Failure to properly document the samples he took and the exhibits he collected during the post-mortem examination:

(The source of certain histology blocks was unclear)

"In my view, Dr. Smith ought to have known of the importance of recording properly the samples and exhibits he collected. It is just common sense," he ruled.

"Particularly in criminal suspicious cases, failure to document the samples properly may not only hinder the reviewability of the case but also interfere with the on-going death investigation and impair subsequent criminal proceedings."

Misdiagnosis of a head injury:

Dr. Smith attributed the injury to "Shaken baby syndrome" on the basis of the so-called triad of pathological indications.

He pointed out, for example, that Smith should have detected autopsy findings which indicated that there was "clear-pathology evidence of a blunt-impact - not a shaking - head injury," - and that "Dr. Smith wrongly diagnosed SBS on the basis of the triad, when, in fact, the triad, as traditionally understood was not present at all."

Failure to account for contradictory evidence in arriving at his opinion and to consider adjusting his opinion to take new information into account.

"These failures contributed to misdiagnoses with significant consequences," he said.

Failure to record a consultation:

Justice Goudge referred to Smith's failure to record a consultation he claimed he had had with a U.S. expert in his post-mortem report.

Had he informed the prosecutor about the alleged conversation, she may have been prompted to call this person as an expert witness;

Offering unscientific evidence:

(Telling a personal anecdote to buttress his conclusion that short household falls by children are not fatal);

Justice Goudge: He told the Court that he was the father of a young girl and a young boy. He had watched his children"tumble" down the stairs. What his children needed after the fall was a little "cuddling, a little loving, kissing whatever part of (his) son or daughter's body may have been injured, looking for a bruise which may show up with time or swelling which may occur."

Justice Goudge called this "unscientific" and "inappropriate."...

"His suggestion that low-level falls cannot be fatal because his own children were "happy and healthy" was not only unscientific, but illogical. Simply because his own children had not died from a fall down the stairs dies not mean that no child could die from such a fall," Goudge said."

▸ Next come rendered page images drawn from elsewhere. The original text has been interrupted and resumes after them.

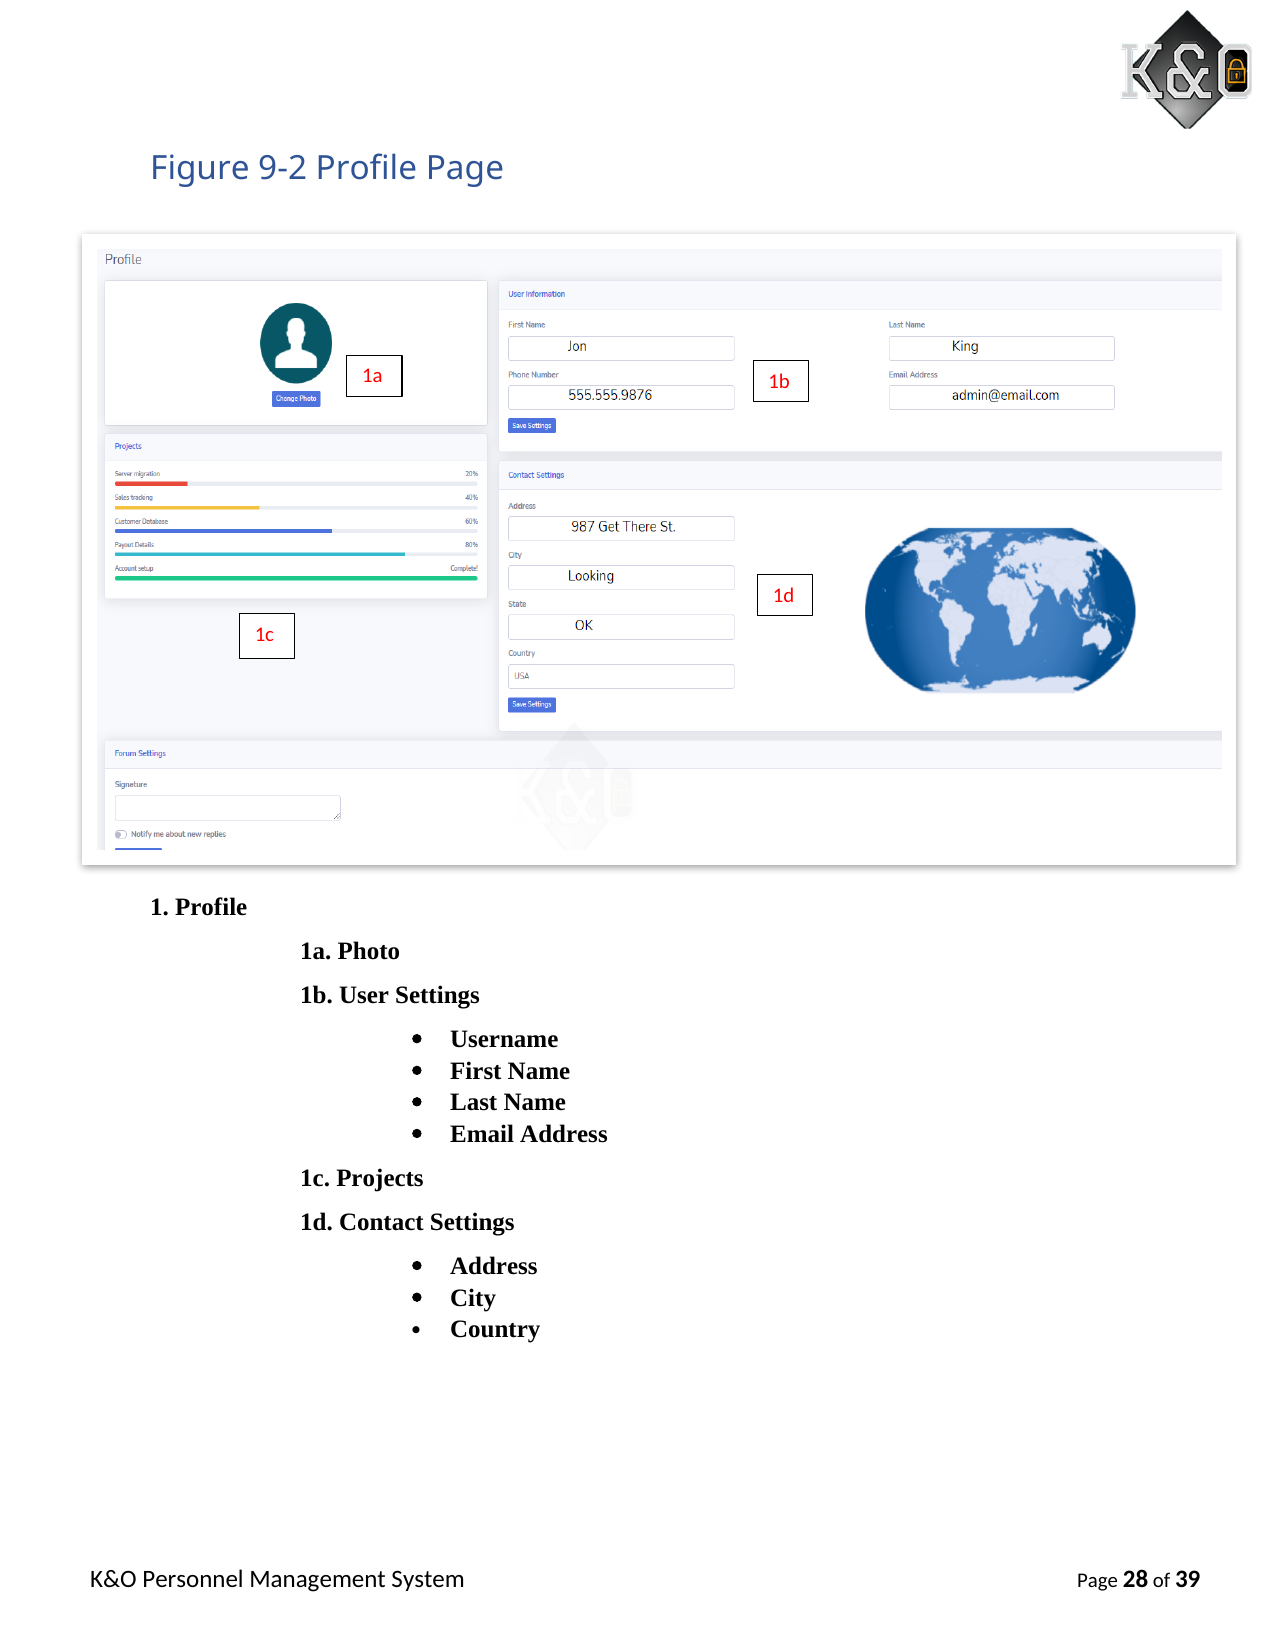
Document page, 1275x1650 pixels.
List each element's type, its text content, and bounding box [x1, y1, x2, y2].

list Address [412, 1251, 1200, 1280]
list Email Address [412, 1119, 1200, 1148]
list Last Name [412, 1087, 1200, 1116]
subtitle Figure 9-2 Profile Page [75, 144, 1200, 189]
list Username [412, 1024, 1200, 1053]
text 1d. Contact Settings [75, 1207, 1200, 1236]
text 1. Profile [75, 892, 1200, 921]
text 1b. User Settings [75, 980, 1200, 1009]
text 1c. Projects [75, 1163, 1200, 1192]
list Country [412, 1314, 1200, 1343]
picture [1120, 9, 1252, 128]
list First Name [412, 1056, 1200, 1084]
list City [412, 1283, 1200, 1311]
text 1a. Photo [75, 936, 1200, 965]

Frustrating the oversight process:

"Simply put, Dr. Smith actively mislead those who might have engaged in meaningful oversight of his work. When senior officials at the (Chief Coroner's Office) raised concerns about his conduct in several of the cases examined by the Commission, Dr. Smith did not respond candidly. Similarly, when the (College of Physicians and Surgeons) investigated complaints about his conduct in the cases of Amber, Nicolas and Jenna, he made false and misleading statements. Dr. Smith's misrepresentations frustrated any meaningful oversight that the two institutions might have offered. His attempts to mislead spanned his entire career as director of the Ontario Pediatric Forensic Pathology Unit and continued even after he resigned from the position."

Misrepresentations about Justice Dunn:

"I reject Dr. Smith's explanation...Instead, I find that the explanation he provided at the Inquiry was an attempt to defend the indefensible: that he had fabricated the content of a conversation with the trial judge."..."This sorry episode offers a very unflattering insight into Dr. Smith's credibility."